Head to the salon — or to the beauty supply store

Most professional hairstylists recommend heading to the salon if you're going to make a major color shift, so if you're planning to schedule an appointment, you're in luck. Professional hairstylists will know how to treat your hair based off of its texture, what damage level you have, and what color you're looking to achieve, but it's important to be fully transparent with them about your hair's history, sometimes as far as a few years back, so they don't run into any surprises during your treatment.


If your plan is to tackle this switch at home, however, don't panic. Changing your color to brown is typically much easier than going blond because it's a single-process procedure. All you'll need to do is pick up the necessary supplies — dye, developer, gloves, a bowl, and a brush — and get to work. After evenly coating your hair with your dye mix and waiting for the recommended time, rinse and apply a cuticle-sealing treatment. You'll be left with a fresh look for a fraction of the price.

Revamp your haircare routine

After you've achieved your new look, it's time to refresh the products you have on hand. You can toss the purple toning shampoo and conditioner — brassiness is no longer a worry — but it's time to invest in color-safe, sulfate-free products that won't cause your dye to fade more quickly than you want. Permanent dyes will never fully wash out of hair without a color remover, but with routine washing and exposure to sun, they can significantly fade. This is especially noticeable on a blond base, so upkeep is important in maintaining your brunette look.
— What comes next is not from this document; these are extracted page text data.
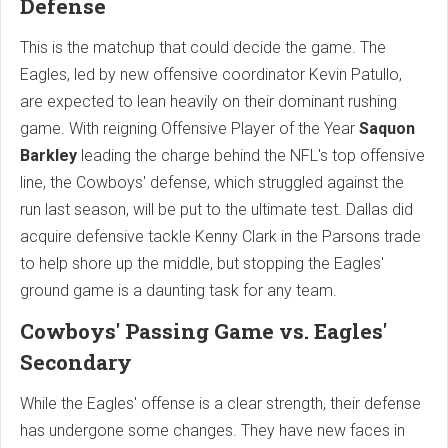
Defense
This is the matchup that could decide the game. The
Eagles, led by new offensive coordinator Kevin Patullo,
are expected to lean heavily on their dominant rushing
game. With reigning Offensive Player of the Year
Saquon
Barkley
leading the charge behind the NFL's top offensive
line, the Cowboys' defense, which struggled against the
run last season, will be put to the ultimate test. Dallas did
acquire defensive tackle Kenny Clark in the Parsons trade
to help shore up the middle, but stopping the Eagles'
ground game is a daunting task for any team.
Cowboys' Passing Game vs. Eagles'
Secondary
While the Eagles' offense is a clear strength, their defense
has undergone some changes. They have new faces in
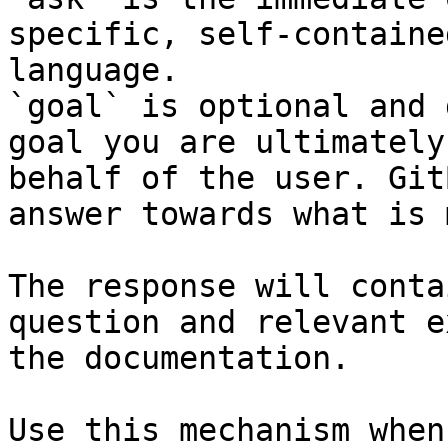
specific, self-containe
language.

`goal` is optional and 
goal you are ultimately
behalf of the user. Git
answer towards what is 
The response will conta
question and relevant e
the documentation.

Use this mechanism when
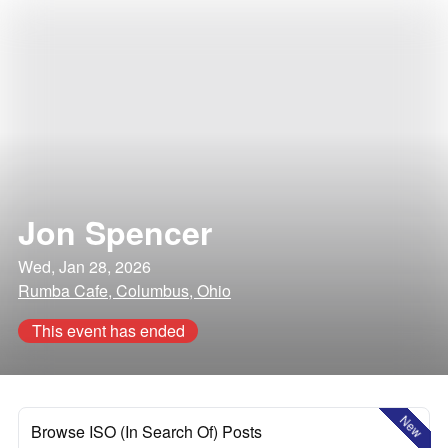
Jon Spencer
Wed, Jan 28, 2026
Rumba Cafe, Columbus, Ohio
This event has ended
New
Browse ISO (In Search Of) Posts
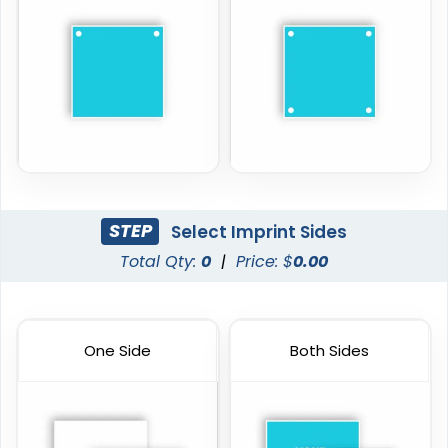
STEP
Select Imprint Sides
Total Qty:
0
|
Price: $
0.00
One Side
Both Sides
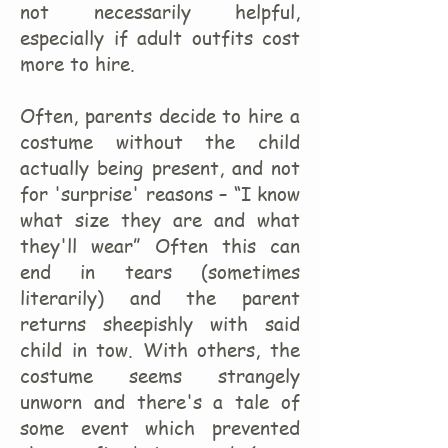
not necessarily helpful,
especially if adult outfits cost
more to hire.
Often, parents decide to hire a
costume without the child
actually being present, and not
for 'surprise' reasons – “I know
what size they are and what
they'll wear” Often this can
end in tears (sometimes
literarily) and the parent
returns sheepishly with said
child in tow. With others, the
costume seems strangely
unworn and there's a tale of
some event which prevented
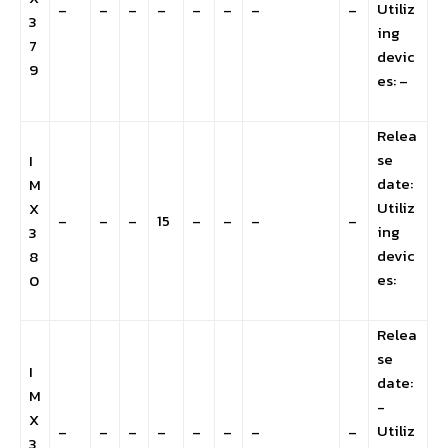
Utiliz
–
–
–
–
–
–
–
–
3
ing
7
devic
9
es: –
Relea
se
I
date:
M
Utiliz
X
–
–
–
15
–
–
–
–
ing
3
devic
8
es:
0
Relea
se
I
date:
M
-
X
Utiliz
–
–
–
–
–
–
–
–
3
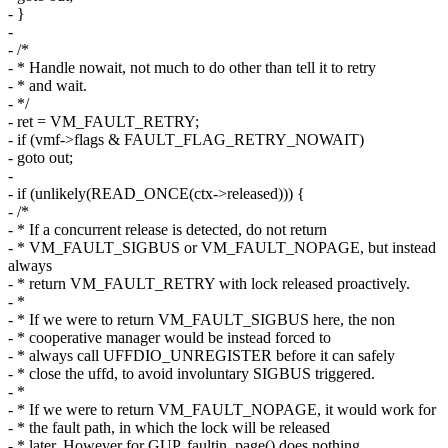
- }
-
- /*
- * Handle nowait, not much to do other than tell it to retry
- * and wait.
- */
- ret = VM_FAULT_RETRY;
- if (vmf->flags & FAULT_FLAG_RETRY_NOWAIT)
- goto out;
-
- if (unlikely(READ_ONCE(ctx->released))) {
- /*
- * If a concurrent release is detected, do not return
- * VM_FAULT_SIGBUS or VM_FAULT_NOPAGE, but instead
always
- * return VM_FAULT_RETRY with lock released proactively.
- *
- * If we were to return VM_FAULT_SIGBUS here, the non
- * cooperative manager would be instead forced to
- * always call UFFDIO_UNREGISTER before it can safely
- * close the uffd, to avoid involuntary SIGBUS triggered.
- *
- * If we were to return VM_FAULT_NOPAGE, it would work for
- * the fault path, in which the lock will be released
- * later. However for GUP, faultin_page() does nothing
It's also a good idea to keep using products that focus on building your hair's strength and moisturizing it from the inside out. Just because you're not routinely undergoing bleaching treatments, it doesn't mean that your hair isn't still damaged. Continue focusing on your hair's health with proper products and regular trims, and you'll eventually grow out the damage until you're left with an entirely unbleached head of hair.